Нахид - Шахрияр Замани
Я смотрю на него в полном недоумении:
– Вы меня вежливо отправляете прочь? Но я никогда не останавливаюсь на полдороге. Кроме того, я знаю там ходы и выходы, а ещё, как вы отличите ценные предметы от неценных?
Ширази прикладывает правую руку к груди и отвечает:
– С этой виллой у нас разговор будет долгим. Во-первых, надо определить, сколько внутри народу и чем они вооружены. Во-вторых – и это важнее – у нас к вам есть другая большая просьба.
– Всё равно вы меня выпроваживаете.
– Нет, девочка моя, не так. Но вы должны сейчас найти хадж Мороввата, дать ему точный адрес виллы и сказать: такой-то передаёт, что, если до темноты от нас не будет новостей, чтобы он прислал ещё парней по этому адресу.

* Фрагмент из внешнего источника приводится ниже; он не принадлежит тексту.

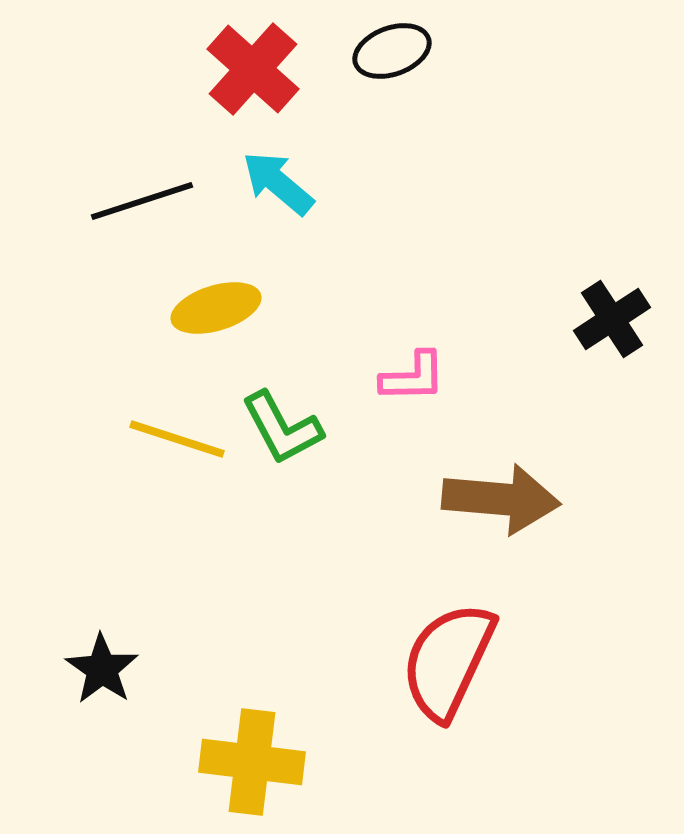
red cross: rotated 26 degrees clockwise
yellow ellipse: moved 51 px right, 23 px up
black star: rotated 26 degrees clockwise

Кстати, кроме хадж Мороввата, никому, пожалуйста, ни словечка. До тех пор, пока я собственной персоной к вам не подойду и не скажу, что дело закончено. Даже если нам устроят очную ставку: ни я вас не знаю, ни вы меня.
– Хадж-ага Ширази, вы или учились за границей, или, прошу прощения, смотрели много голливудских фильмов. Вы душу мою опустошили.
Я выхожу из машины, а он говорит:
– Если увидимся только у Божьего престола, то простите меня заранее!
– Что это за разговоры?! Горя той семьи нам и так достаточно.
– Я просил у Аллаха дать мне дожить до Ашуры этого года, чтобы постоять в почётной страже в хосейние. А больше мне ничего не нужно.
Старик после гибели друга стал, кажется, сентиментальным. Я отвечаю:
– Мне ваши слова не по сердцу. Когда захватите старинные предметы, первой, кого вы увидите, должна быть я.
Кроме того вечера, когда убили Хоршида, мне всегда в этом городе везло с такси. Вот и сейчас я говорю водителю: «Пятьдесят туманов до кладбища Бехеште Захра». – «Садись», – отвечает он с ухмылкой.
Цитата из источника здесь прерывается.